Hello Blog, I missed you.
See, things got kinda hairy there for a while. I spent the fall and most of the winter working through my secret closet of hidden wierdness. Everyone has one. I just needed to clean mine out. Right now there's weird lying all over the floor and I trip over stuff on a fairly regular basis. There's a big box of crazy in the corner, but I have most of the rest cleaned up. The trick is keeping it tidy, maintaining my perspective, and not getting obsessive. Divorce watchers out there can plan to uncork a nice white wine with me on March 4, which is the date everything becomes final.
Meanwhile, I've been knitting. My sock mojo deserted me when I discovered creative ribbing in the socks I'd started in August. I have this lovely skein of hand dyed fine sock yarn from Cider Moon (who have morphed into a different company now, and continue to make gorgeous stuff). It's called "Lost" and is all of the greens of the jungle. I love the colours and the yarn, but it didn't play nicely with any sock pattern I tried. Finally I decided to just do a regular sock with a ribbed leg to give it enough elasticity to hug my shapely calves. Honestly, you'd think I could manage K2 P2 around and around. Apparently not. I decided to try 2 circs instead of my usual dpns and to go top down instead of toe up. You know... mix it up a little... I cast on and joined to knit in the round, without twisting, then K2 P2 along the first needle, ending with a P2. No Problem.Then I started the next needle with a P2 ending with a K2. Over the next several weeks I knit sporadically on the socks and made it all the way to the heel before noticing that I had a K4 directly opposite a P4. Gah. I've ripped this yarn back out of socks at least 5 times already so made the K4 a "design element" by placing it front and centre of the leg (thereby hiding the P4 up the back like a seam) and knit the heel. About halfway down the foot (knit plain!) it occurred to me that I could very well mistakenly knit the ribbing on the second sock correctly, thereby messing it up yet again. That's when the sock mojo ran away.
A change was required, so I dug through the stash and came up with a single ball of Austerman "Gina". Novelty eyelash yarn. Horrible stuff, but soft as a kitten's belly and just as fluffy. I couldn't resist buying it for the shear novelty factor of having yarn with my name on it. Several hours of sifting through patterns on ravelry led me to this from Crazy Aunt Purl. Oh yeah.... soft fuzzy novelty yarn + super easy cute beret pattern = the start of an obsession.
"Gina" Beret (Flickr link: Have never tried this before, so don't know how it will work.)
The soft fuzziness was fairly rapidly followed by this: Manos Del Uruguay Beret I've had this single skein of Manos in beautiful fall rust colours sitting in the stash forever.
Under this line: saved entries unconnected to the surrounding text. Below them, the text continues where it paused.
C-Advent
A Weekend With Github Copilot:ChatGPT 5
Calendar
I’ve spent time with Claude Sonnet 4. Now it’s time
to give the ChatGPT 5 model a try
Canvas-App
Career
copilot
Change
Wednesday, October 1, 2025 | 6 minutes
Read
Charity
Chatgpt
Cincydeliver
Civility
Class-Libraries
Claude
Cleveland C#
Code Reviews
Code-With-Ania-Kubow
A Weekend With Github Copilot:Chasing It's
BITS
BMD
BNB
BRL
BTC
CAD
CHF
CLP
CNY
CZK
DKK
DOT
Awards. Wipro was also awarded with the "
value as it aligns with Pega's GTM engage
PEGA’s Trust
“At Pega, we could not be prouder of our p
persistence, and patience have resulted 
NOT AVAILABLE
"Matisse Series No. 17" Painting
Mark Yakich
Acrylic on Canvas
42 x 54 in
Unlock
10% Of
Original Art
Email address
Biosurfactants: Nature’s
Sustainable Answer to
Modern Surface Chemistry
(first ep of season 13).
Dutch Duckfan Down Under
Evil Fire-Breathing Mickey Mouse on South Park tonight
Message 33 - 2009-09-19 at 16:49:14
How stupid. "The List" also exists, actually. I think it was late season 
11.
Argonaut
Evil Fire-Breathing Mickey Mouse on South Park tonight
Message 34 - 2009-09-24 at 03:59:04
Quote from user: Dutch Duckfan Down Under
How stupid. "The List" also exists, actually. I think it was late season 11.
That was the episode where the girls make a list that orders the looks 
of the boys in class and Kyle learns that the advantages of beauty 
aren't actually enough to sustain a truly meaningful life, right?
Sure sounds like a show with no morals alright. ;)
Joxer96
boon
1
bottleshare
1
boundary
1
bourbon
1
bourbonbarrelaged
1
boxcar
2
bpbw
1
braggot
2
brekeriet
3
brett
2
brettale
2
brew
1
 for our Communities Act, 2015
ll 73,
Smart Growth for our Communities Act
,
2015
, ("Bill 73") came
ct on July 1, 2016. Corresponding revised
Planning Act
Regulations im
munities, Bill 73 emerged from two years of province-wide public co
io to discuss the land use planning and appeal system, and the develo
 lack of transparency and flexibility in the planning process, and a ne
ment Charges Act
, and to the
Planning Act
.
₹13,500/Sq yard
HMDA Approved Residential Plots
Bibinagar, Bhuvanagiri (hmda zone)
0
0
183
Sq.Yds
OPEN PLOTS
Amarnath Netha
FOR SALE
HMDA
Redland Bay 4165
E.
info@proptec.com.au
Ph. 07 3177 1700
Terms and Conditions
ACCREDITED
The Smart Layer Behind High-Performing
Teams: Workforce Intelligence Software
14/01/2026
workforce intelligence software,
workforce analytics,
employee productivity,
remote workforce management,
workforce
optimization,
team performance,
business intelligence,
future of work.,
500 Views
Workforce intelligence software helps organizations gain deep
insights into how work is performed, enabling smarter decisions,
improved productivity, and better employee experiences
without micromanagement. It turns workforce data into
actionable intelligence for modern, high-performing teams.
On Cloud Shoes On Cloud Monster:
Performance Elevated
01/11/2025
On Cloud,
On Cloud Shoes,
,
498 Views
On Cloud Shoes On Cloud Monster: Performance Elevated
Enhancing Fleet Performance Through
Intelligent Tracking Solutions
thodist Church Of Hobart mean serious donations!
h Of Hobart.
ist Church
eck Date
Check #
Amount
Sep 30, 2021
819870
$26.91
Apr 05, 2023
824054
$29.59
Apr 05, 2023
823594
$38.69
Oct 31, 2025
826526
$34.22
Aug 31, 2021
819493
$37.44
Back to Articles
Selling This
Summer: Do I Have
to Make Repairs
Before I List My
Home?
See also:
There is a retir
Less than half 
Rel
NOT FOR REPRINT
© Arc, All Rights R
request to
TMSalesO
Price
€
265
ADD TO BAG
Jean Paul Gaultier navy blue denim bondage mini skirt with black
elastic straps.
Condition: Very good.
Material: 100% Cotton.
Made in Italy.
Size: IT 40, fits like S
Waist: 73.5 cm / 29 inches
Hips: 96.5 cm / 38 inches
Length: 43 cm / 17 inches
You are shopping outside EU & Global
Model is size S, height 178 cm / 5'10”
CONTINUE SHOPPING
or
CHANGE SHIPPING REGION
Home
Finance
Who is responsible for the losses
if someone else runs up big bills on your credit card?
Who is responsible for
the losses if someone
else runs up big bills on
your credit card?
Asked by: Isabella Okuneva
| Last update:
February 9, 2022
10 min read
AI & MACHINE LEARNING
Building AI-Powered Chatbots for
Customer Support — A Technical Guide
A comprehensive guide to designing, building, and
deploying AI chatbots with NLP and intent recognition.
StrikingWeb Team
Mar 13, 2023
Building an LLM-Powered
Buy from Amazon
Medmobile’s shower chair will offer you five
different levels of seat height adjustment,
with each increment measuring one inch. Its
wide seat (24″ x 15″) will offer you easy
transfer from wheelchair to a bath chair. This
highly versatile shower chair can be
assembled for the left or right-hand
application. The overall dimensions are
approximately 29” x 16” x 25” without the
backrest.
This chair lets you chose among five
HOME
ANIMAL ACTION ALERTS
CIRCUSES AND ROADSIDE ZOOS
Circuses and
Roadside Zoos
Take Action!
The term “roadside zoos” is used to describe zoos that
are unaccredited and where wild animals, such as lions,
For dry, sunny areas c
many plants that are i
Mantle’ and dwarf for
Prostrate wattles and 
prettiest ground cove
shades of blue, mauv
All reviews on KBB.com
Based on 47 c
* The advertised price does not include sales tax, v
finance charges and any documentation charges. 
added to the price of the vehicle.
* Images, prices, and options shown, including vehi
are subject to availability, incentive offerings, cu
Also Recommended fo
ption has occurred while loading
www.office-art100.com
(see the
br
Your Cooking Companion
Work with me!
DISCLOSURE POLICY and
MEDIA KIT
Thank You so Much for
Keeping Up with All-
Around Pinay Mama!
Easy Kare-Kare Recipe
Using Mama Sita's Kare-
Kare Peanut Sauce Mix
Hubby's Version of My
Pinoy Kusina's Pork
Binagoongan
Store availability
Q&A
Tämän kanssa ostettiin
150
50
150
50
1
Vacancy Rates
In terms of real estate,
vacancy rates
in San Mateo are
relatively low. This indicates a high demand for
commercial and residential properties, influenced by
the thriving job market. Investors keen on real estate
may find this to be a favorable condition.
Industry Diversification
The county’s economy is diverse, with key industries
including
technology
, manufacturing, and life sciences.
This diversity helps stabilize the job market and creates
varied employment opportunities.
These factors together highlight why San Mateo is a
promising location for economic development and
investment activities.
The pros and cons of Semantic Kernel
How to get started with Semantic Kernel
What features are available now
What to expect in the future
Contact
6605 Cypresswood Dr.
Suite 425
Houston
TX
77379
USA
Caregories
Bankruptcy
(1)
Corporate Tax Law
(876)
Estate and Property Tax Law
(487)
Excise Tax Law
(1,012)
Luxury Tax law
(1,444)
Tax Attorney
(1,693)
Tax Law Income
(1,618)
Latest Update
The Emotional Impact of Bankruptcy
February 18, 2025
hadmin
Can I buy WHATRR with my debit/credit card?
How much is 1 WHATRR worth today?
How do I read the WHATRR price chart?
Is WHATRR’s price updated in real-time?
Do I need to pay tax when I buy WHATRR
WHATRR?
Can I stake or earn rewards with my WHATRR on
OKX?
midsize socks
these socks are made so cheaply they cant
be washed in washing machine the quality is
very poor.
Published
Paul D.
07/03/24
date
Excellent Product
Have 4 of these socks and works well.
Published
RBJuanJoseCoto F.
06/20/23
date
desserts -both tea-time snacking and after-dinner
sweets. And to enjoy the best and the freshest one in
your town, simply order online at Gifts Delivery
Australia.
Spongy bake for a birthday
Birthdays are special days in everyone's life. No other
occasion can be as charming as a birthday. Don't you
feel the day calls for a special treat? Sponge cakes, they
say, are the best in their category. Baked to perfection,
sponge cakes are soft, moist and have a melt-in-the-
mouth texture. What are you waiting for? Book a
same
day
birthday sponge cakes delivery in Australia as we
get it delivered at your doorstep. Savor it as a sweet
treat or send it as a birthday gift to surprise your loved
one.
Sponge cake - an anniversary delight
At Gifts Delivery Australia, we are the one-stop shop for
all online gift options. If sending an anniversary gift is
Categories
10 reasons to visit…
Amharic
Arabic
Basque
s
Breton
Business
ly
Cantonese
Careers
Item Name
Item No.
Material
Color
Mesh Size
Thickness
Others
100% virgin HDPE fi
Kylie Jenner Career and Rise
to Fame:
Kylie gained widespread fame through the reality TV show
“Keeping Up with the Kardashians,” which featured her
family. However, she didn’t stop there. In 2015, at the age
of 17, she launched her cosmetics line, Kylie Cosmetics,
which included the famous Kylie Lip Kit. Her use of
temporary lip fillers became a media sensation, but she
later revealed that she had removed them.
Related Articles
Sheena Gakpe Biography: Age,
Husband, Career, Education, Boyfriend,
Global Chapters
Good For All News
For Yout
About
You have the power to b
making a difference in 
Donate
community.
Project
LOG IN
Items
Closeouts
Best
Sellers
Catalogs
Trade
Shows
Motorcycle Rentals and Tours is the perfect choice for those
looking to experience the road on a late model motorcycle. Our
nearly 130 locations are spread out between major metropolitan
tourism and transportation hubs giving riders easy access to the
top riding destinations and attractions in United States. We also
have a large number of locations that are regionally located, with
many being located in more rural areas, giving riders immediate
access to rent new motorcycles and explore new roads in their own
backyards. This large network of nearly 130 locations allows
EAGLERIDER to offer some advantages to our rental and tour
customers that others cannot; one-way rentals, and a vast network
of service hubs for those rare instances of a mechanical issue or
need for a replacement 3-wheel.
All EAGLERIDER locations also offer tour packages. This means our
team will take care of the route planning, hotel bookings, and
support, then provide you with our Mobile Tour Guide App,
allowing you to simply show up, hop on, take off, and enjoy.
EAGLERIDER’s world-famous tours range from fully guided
Same pattern. This beret took about just over half of the skein. Holding the yarn double would have made for a warmer, firmer structure and I think I could have squeaked it out by skipping a row or two just before starting the crown decreases.
Thoroughly hooked, I took myself over to my LYS for a single skein of Meritwist which quickly became the Monet Beret because each stitch is a different colour from it's neighbours and it reminds me of a pointilist painting. Monet is soft and thick and cozy and warm and I love it.
In fact, I was stopped by a store clerk and asked about it. "Is it handknit?" she asked.
"Yes," I replied with a big smile, "I just finished it."
"It looks handknit." she appraised.
I really didn't know how to take that, and my shock must have been written all over my face because she quickly explained that she liked my beret very much and had been talking to people who were looking for a handknit chunky beret but couldn't find one in stores and wondered where I'd got mine but since I made it myself it didn't really help her problem.
Nevertheless, I decided that yet another beret was needed, this one dressier and made to match my winter dress coat in red and black. I had to search out a new pattern because I wanted this one to be a bit finer guage and, well, dressier. Opus Spicatum fit the requirements nicely. I even did a guage swatch, in the form of a pulse warmer for my daughter. Proud of myself for actually following proceedure, I happily cast on exactly as directed and knit away, two-handed fair isle just for fun. You know what's coming don't you. In fact, so did I, by the time the brim was finished. But with that brand of self-delusion peculiar to knitters I thought it would block to size. It didn't. My first attempt is now the proud possession of my colleague's almost 2 year old daughter, Isabella, whom it fits perfectly. Miniature Opus Spicatum (Cascade 220 in the round on two 5mm cable needles).
I've just finished yet another beret, but haven't yet got a picture of it. This time I just went ahead and did it using the instructions for worsted weight in The Knitter's Handy Book of Patterns by Ann Budd. If I can get the Girlchild to model it in daylight, I'll update this post with a picture for you. Tonight's tv knitting is a matching cowl for her, so you might get lucky and see both. Don't count on it though, I'm unreliable.